Time to plan our mission.

Watts is like the little brother who hangs around Mom when she yells at you, saying "Yeah!" like he's hot shit.

To explain our mission a little more thoroughly, Worf and Zone have constructed a model railway to show us. Let's play with trains!

Basically, we're going to attempt to steal the President by disconnecting his car from the rest of the train and attaching it to our own, replacing their car with our own fake car with a fake president, hoping all the while that the train passengers don't notice the buffeting, the speed fluctuations (thanks, Newton's 2nd) nor the thumping of footsteps on the roof. We also hope that nobody notices that the "president" has suddenly become a mannequin. God damn this plan sucks.

Party!
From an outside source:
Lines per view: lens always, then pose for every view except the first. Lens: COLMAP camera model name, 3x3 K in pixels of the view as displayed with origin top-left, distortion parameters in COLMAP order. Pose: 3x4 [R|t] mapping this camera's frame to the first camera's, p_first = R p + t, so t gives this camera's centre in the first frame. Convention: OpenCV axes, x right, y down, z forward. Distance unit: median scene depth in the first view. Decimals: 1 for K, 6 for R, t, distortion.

I vote we have a strip poker party.

Oh come on. We're travelling at a hundred miles an hour and our clothes aren't even billowing in the wind. This is the fake Presidential car. To fool onlookers, we've even painted "The President's Private Train" on the side.

We disconnect the car pretty easily -

And steal it with our own train. I'd like to think that were the President privy to this plan, he would choose to come on this awesome fucking train.
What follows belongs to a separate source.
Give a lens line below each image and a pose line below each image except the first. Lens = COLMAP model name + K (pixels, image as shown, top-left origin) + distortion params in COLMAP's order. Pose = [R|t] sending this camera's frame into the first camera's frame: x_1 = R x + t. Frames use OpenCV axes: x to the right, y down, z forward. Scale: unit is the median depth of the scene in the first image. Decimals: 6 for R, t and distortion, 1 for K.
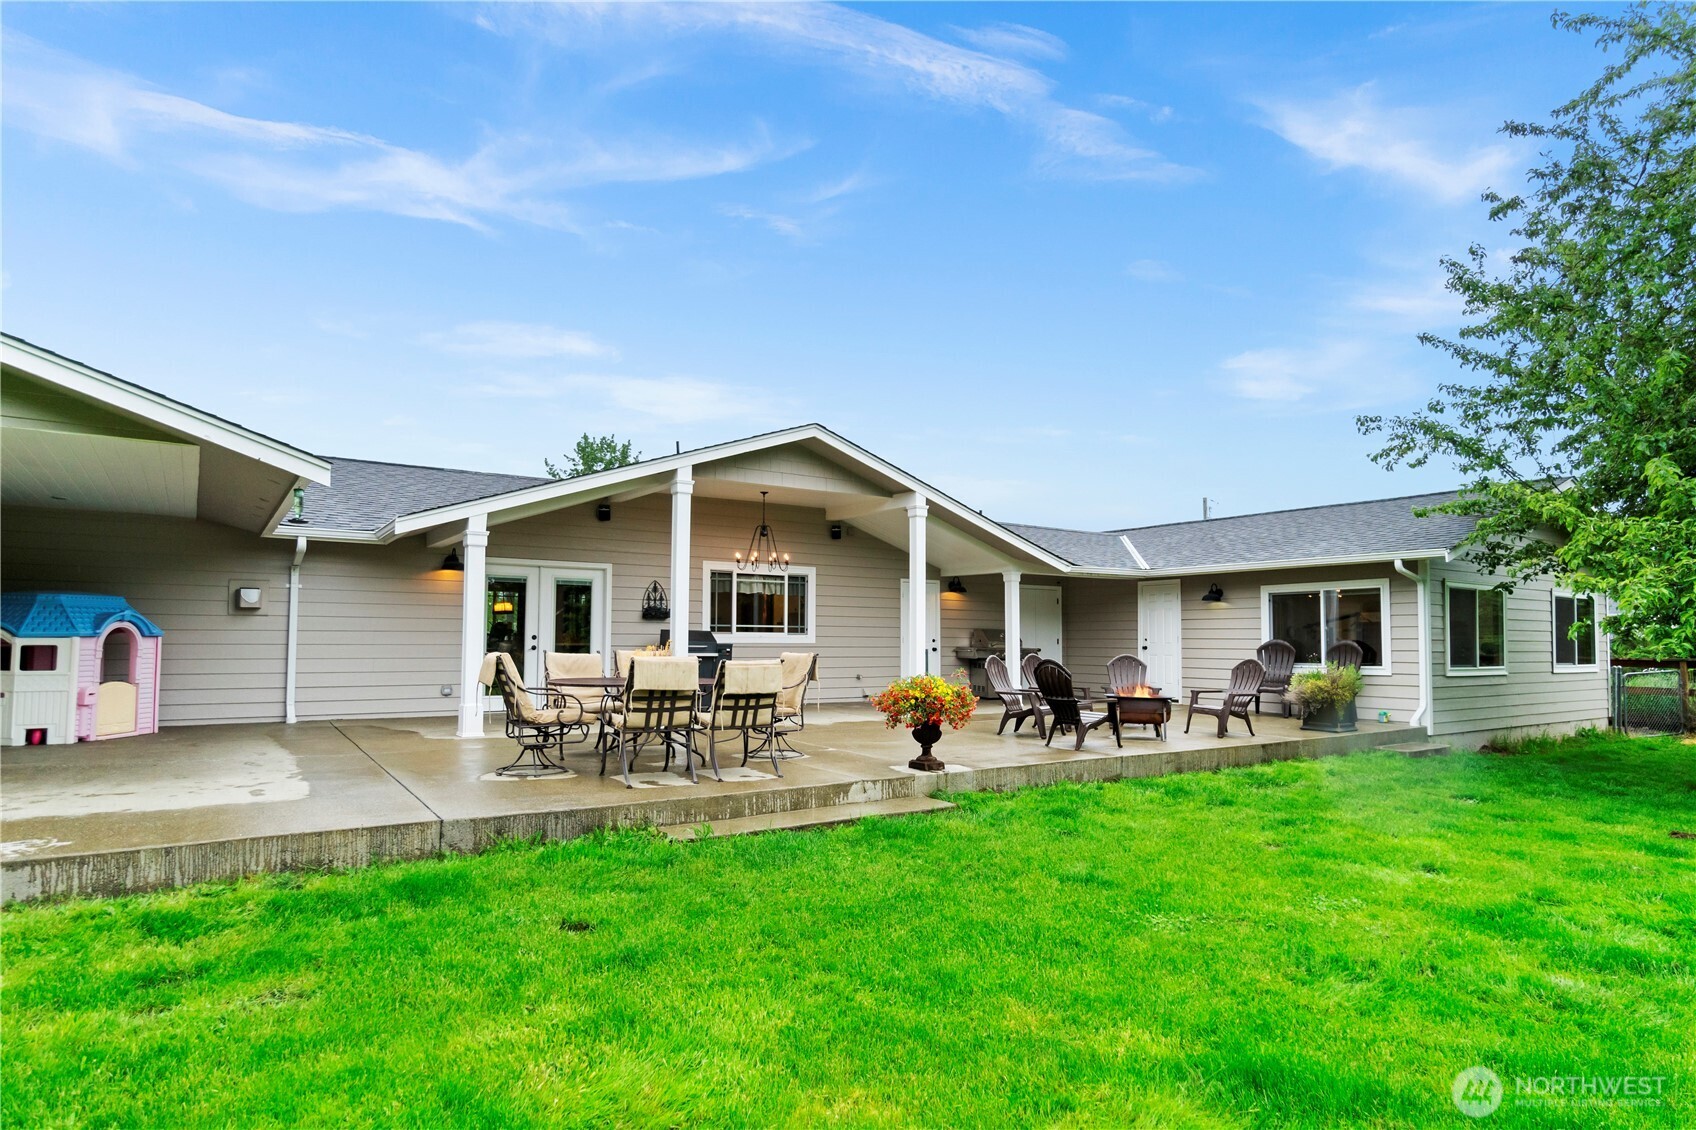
lens RADIAL K [[938.0, 0, 846.7], [0, 938.0, 599.1], [0, 0, 1]] dist [0.023394, -0.000190]
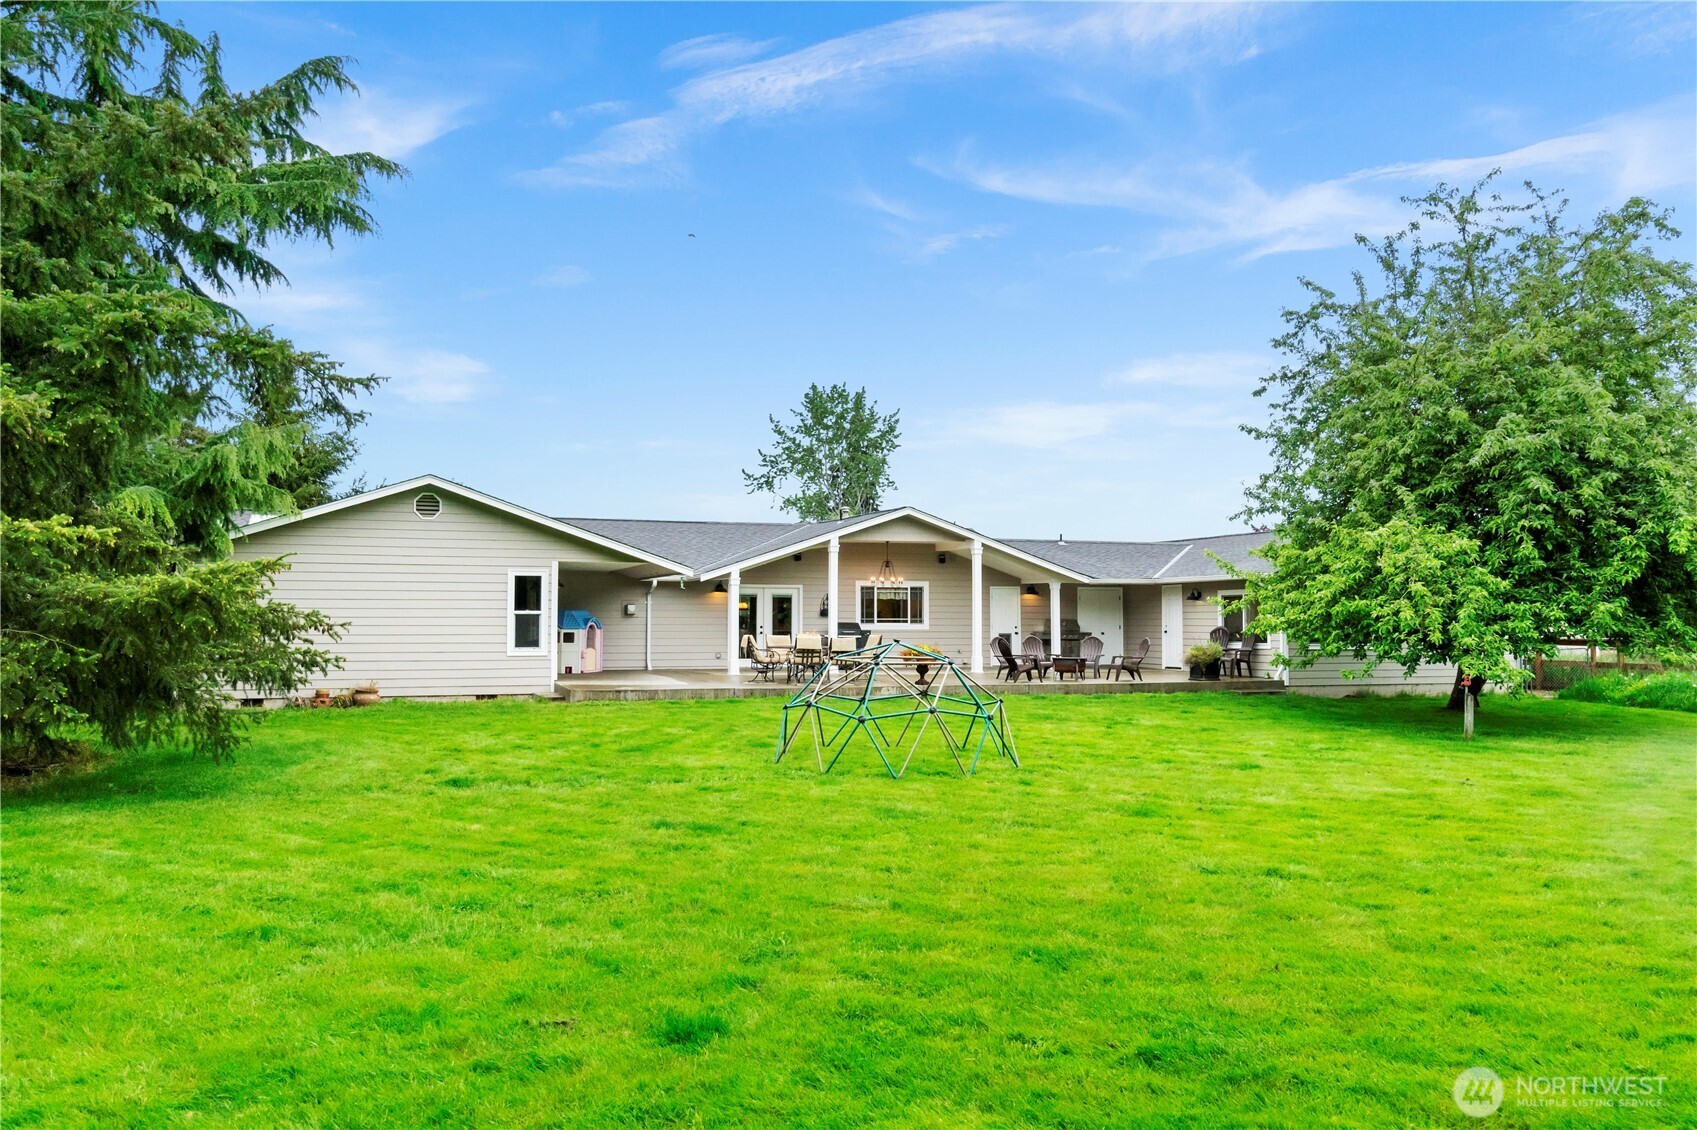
lens RADIAL K [[1277.1, 0, 848.5], [0, 1277.1, 565.0], [0, 0, 1]] dist [0.001163, -0.000278]
pose [[0.968367, -0.015352, -0.249057, 0.402577], [0.015552, 0.999878, -0.001164, -0.066259], [0.249045, -0.002746, 0.968488, -1.213336]]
I sure hope nobody's looking out the window on the real train or this could get pretty hairy.

No, we got away scot-free. Also, Watts is so far in the closet he's dancing with Fauns.

Time to go confront President whatsit.

Oh. He's going to beat the shit out of us.

I TOLD you this was a stupid idea, Worf.

SWWWWOOOOOSSSSH! It's battle time!

He just wants hugs, guys, it's OK. WAIL ON HIM!

Haha, sucks to be him.

Oh no...

The President is actually The Thing. You can tell the Galbadians are bad guys because they hire undead monsters to be body doubles.

Since he's undead, throwing a Phoenix Down at him kills him stone dead. Wait... shouldn't that bring him back to life, since that's what it does to dead people?

I can't believe how much fucking research you didn't do, Zone.

Well, why shouldn't he? Isn't today the State Of The Union address?

No! No! He's going to give TV to... POOR PEOPLE! That monster!

"Remember, if we lose, it's Will and Grace 24/7. Nothing in the history of the planet has been as important as this."

Golly, that sure would be corking. Spiffing, even.

"Zone's wet his pants again."

Robert didn't think to check this before. I mean, these guys could be working to assassinate Cid. Nobody in FF8 knows ANYTHING.

Oh, for FUCK's sake.

"......."

"Hey guys. I have the most AWESOME idea."

We also find (or buy, I forget which) a copy of Pet Pals for Worf's dog.

AUUUUGH

Now, where the nibble do we find Timber Maniacs?

Oh, there it is. Behind it is the pub that leads to the TV station.

Nice place if you're into decrepit places and personally I am.

Our intrepid heroes are ready to STOP THE PRESIDENT FROM BEING ALLOWED ON TV.